The next major tree is a towering Norfolk Island pine (Araucaria heterophylla) planted in 1897. Not far away a seventy-five-year-old bunya-bunya (A. bidwillii) decorates the southern perimeter of the campus, along Del Mar Avenue.
Approaching the area called Grove Plaza, you see a bronze fountain sculpture called “Circling Birds.” The sculpture, designed by David Wynne, turns in a clockwise direction as the water in the pool flows counter-clockwise, enhancing the illusion of flight. A man-made stream begins nearby and tumbles over several hundred rocks and boulders, creating thirty-three waterfalls and thirty-five pools as it moves to the bottom of the hill. This is a particularly good area to enjoy fall color as the stream is lined with deciduous European white birch (Betula pendula) underplanted with a carpet of lirope. Camellias, azaleas, and several miniature Japanese maples (Acer palmatum) provide focal points along the zigzag steps leading to the bottom path. Fortunately, Grove Plaza, including the steps and stream, is scheduled for preservation.
A paved pathway, which was once a street, leads north through the lower campus where the heaviest development will be concentrated.
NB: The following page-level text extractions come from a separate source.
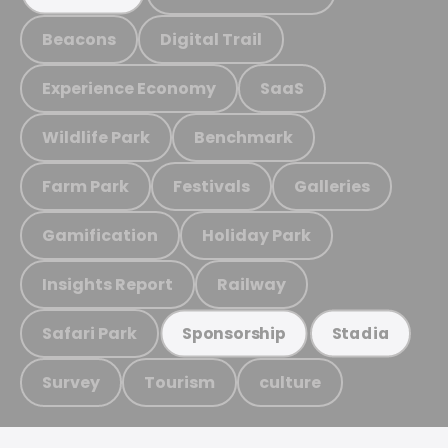
Beacons
Digital Trail
Experience Economy
SaaS
Wildlife Park
Benchmark
Farm Park
Festivals
Galleries
Gamification
Holiday Park
Insights Report
Railway
Safari Park
Sponsorship
Stadia
Survey
Tourism
culture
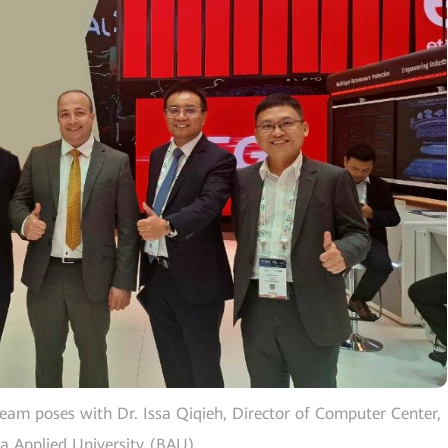
team poses with Dr. Issa Qiqieh, Director of Computer Center,
qa Applied University (BAU)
A large floss silk tree (Chorisia speciosa) overlooks the walkway lined with white Meidiland roses. On one side, a perennial bed is filled with an exuberant mix of Japanese anemones (Anemone x hybrida), daylilies (Hemerocallis), Artemisia, and sasanquas (Camellia sasanqua). A few steps beyond this bed, the Ambassador Auditorium comes into view. Resembling a small Lincoln Center, the 1,262-seat auditorium is known for its fine acoustics. A plan is being worked out to transfer ownership of the auditorium to the city of Pasadena.
Glimpsing the Past
Part park and part garden, the former Ambassador College Campus and its historic houses give us a glimpse of the type of gardens favored by early Pasadena settlers. Their preference for exotic plants is evident from every viewpoint on the property. Although changes were made to the original landscapes, this is still one of the best spots in southern California to appreciate the luxuriant subtropical atmosphere that easterners created in the early 1900s. We see spacious lawns separating the houses from the street, enclosed garden areas, and plantings of palms, conifers, and cycads. Yet, throughout the grounds are plants that would have been familiar to them from their Eastern gardens: birch, wisteria, daylilies, and roses.
Although the historic interior gardens of Ambassador College will remain, development of the perimeter is certain to adversely impact the garden experience. The eight acres (about twenty-three percent of the land area) that will remain as open space will be in stark contrast to the high density of construction on the remaining land. Assuming approval of current plans, removal of several buildings may begin in spring with heavy construction following by summer of 2002.
The garden staff is making heroic efforts to maintain the plantings and keep up with tree trimming. While upkeep on the campus is not as pristine as in earlier days, the Ambassador College Campus gardens remain a lovely reminder of an earlier, less frenetic time.